Após alguns versos sobre a noite louca da metrópole, movimentada, barulhenta e insone, o poeta diz:
"Hora de delicadeza,
gasalho, sombra, silêncio.
Haverá disso no mundo?
É antes a hora dos corvos,
bicando em mim, meu passado,
meu futuro, meu degredo;
desta hora, sim, tenho medo."
É por essas e muitas outras que me parece impossível não gostar do Drummond. Quem mais, senão ele, seria capaz de criar imagens tão simbólicas como essa dos corvos, bicando o corpo que parou no tempo e que, justamente por isso, virou passado? Um corpo que se modifica a cada bicada, que é sempre uma entidade em formação e que, portanto, também é futuro. Um corpo sem dono, condenado ao degredo e abandonado pela eternidade. Uma imagem que dá medo, claro, mas que também nos coloca para pensar.

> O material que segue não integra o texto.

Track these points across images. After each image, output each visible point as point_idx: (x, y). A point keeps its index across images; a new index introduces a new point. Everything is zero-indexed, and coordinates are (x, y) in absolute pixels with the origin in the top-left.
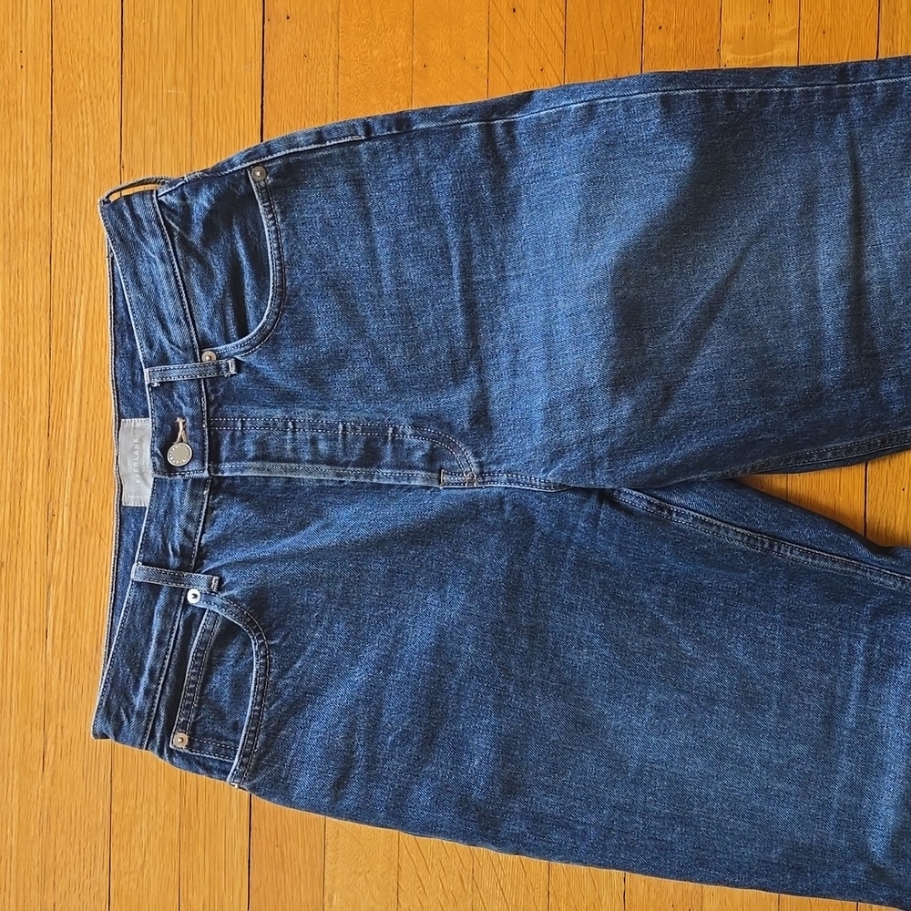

Homem de olhar profundo e de versos simples, porém marcantes: esse é o Drummond. Não há como não gostar dele, sempre digo isso. Digo também que, se alguém não gosta de poesia, é porque não conhece o Drummond.
Achei que seria justo fazer essa homenagem, assim como a toda essa maravilhosa arte que ele nos proporciona. Uma homenagem surgida do acaso, porém acolhida com muito carinho. Uma rosa para o povo, outra rosa ao poeta.